Workers at Ford’s assembly plant in Hermosillo, Sonora.

Representatives from the United States, Mexico and Canada are scheduled to begin talks next week to renegotiate the North American Free Trade Agreement, or NAFTA. Arizona has directly benefited from the treaty, with exports from the state increasing 332 percent since it was implemented in 1994.

As negotiations begin, the U.S. should follow through on a good faith effort to update the 23-year-old treaty, which could lead to more open markets, stronger economies for all trading partners and improved benefits for Arizonans.

When Donald Trump — who as a candidate called the agreement “the single worst trade deal ever approved” and threatened to withdraw — was elected president, it sent pulses racing in Arizona, which annually does about $16 billion in trade with Mexico and close to $4 billion with Canada.

More than 257,000 jobs in Arizona depend on trade and investment with Canada and Mexico, according to the Arizona Export District Council. Tourism from those countries is vital to the state’s economy.

When the U.S. trade representative called for public comments on NAFTA, it received feedback from lawmakers, business interests and more than 12,000 responses in support of the trade deal. Fortunately, the administration backed away from scrapping the pact.

“It is an agreement that has worked extremely well, and has been extremely successful in promoting trade and investment flows between our countries,” Kenneth Smith Ramos, Mexico’s chief negotiator for the NAFTA renegotiation, said in an interview. He was in Tubac recently to speak to the Nogales-Santa Cruz County Chamber of Commerce.

Still, Smith Ramos and other trade experts concur the agreement needs updating and the list of objectives for the NAFTA renegotiation put out by the Trump administration lists some needed improvements.

Digital trade (which didn’t even exist in the early ’90s), intellectual property protection, level of involvement of state-owned enterprises, anti-corruption provisions, and labor and environmental standards are all worthwhile issues that need to be addressed.

However, some points in the blueprint for renegotiation are ill-conceived. They run from the pointless — such as the manipulation of exchange rates, something that is not really an issue in North America — to the troubling, including the issue of trade deficits and rules of origin.

The U.S. seeks to reduce the trade deficit with NAFTA countries, but the reason these deficits exist does not rest on trade agreements, and in the case of North America it’s even more muddled.

A deficit occurs when a country imports more from another country than what it exports there, but take the $63 billion trade deficit between the U.S. and Mexico.
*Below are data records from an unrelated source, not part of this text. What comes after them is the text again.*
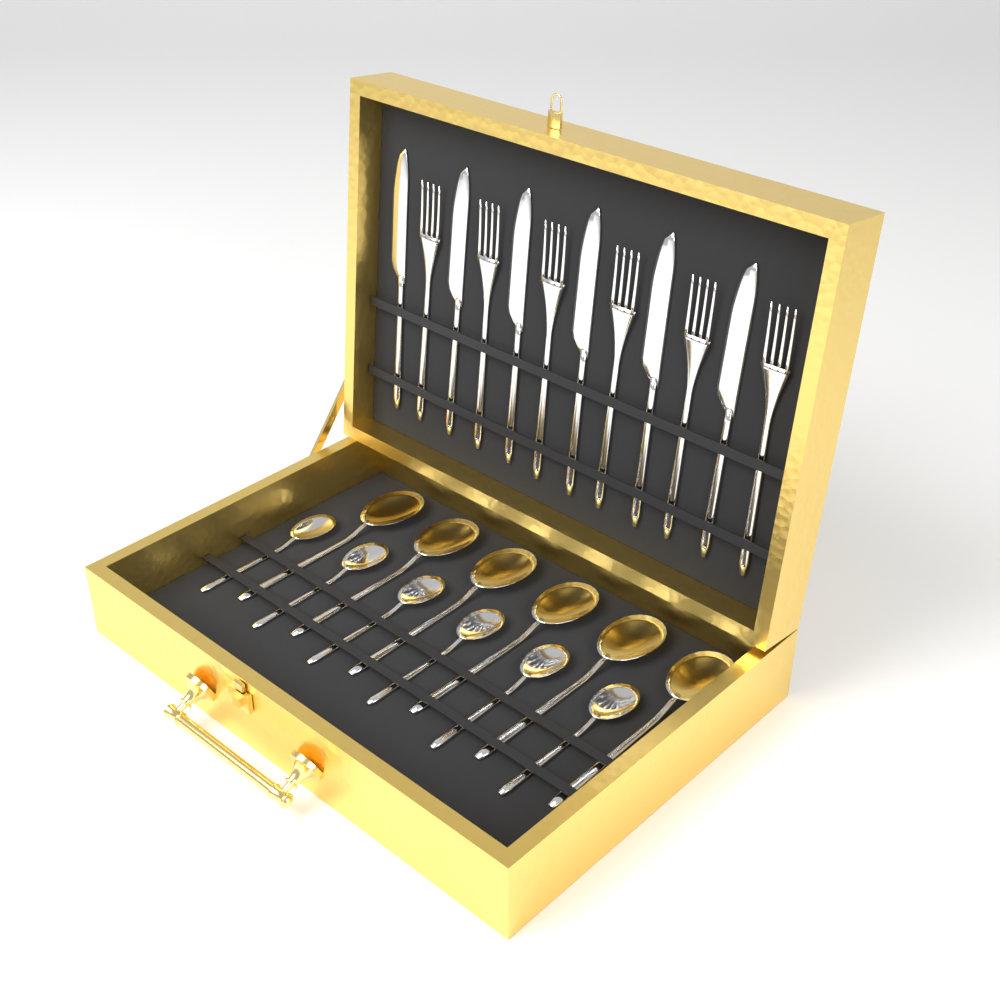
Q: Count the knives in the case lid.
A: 6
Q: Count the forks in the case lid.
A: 6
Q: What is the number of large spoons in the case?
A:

The way a lot of goods are produced in an ever more integrated supply chain means that about 40 percent of the value of imports from Mexico is created in the United States.

For example, a Ford car assembled across the border in Hermosillo includes several parts built by American workers. In Arizona alone, automotive manufacturing product exports to Mexico increased from $153.3 million in 2008 to $571.9 million in 2015, according to a report by the University of Arizona.

On rules of origin, this matters to manufacturers in particular because to benefit from NAFTA’s provisions for low or no tariffs, their products must be mostly composed of North American goods — which must be certified in a costly and complicated process.

This makes sense, but trade experts, including Melissa Proctor, a Phoenix-based lawyer with the Polsinelli law firm, said determining rules of origin is a very complicated and technical process and she worries any change would hit hard for small businesses.

“Some companies could be required to re-qualify their products — which could number in the thousands — as well as change their supply chains in order to continue using the NAFTA,” she said. “It would be burdensome to the automotive sector. It would be impossible for smaller companies.” But even with those concerns, most trade experts and government officials we spoke with are cautiously optimistic about the results of renegotiation.

It is ironic that an improved agreement that may end up further eliminating tariffs and continuing to liberalize trade comes from an initially protectionist impulse. It is heartening that stakeholders and legislators, including Sens. John McCain and Jeff Flake, have been very vocal about the importance of NAFTA to our economy.

It is imperative that Arizonans keep reminding the country that Mexico and Canada should be seen as partners, not rivals.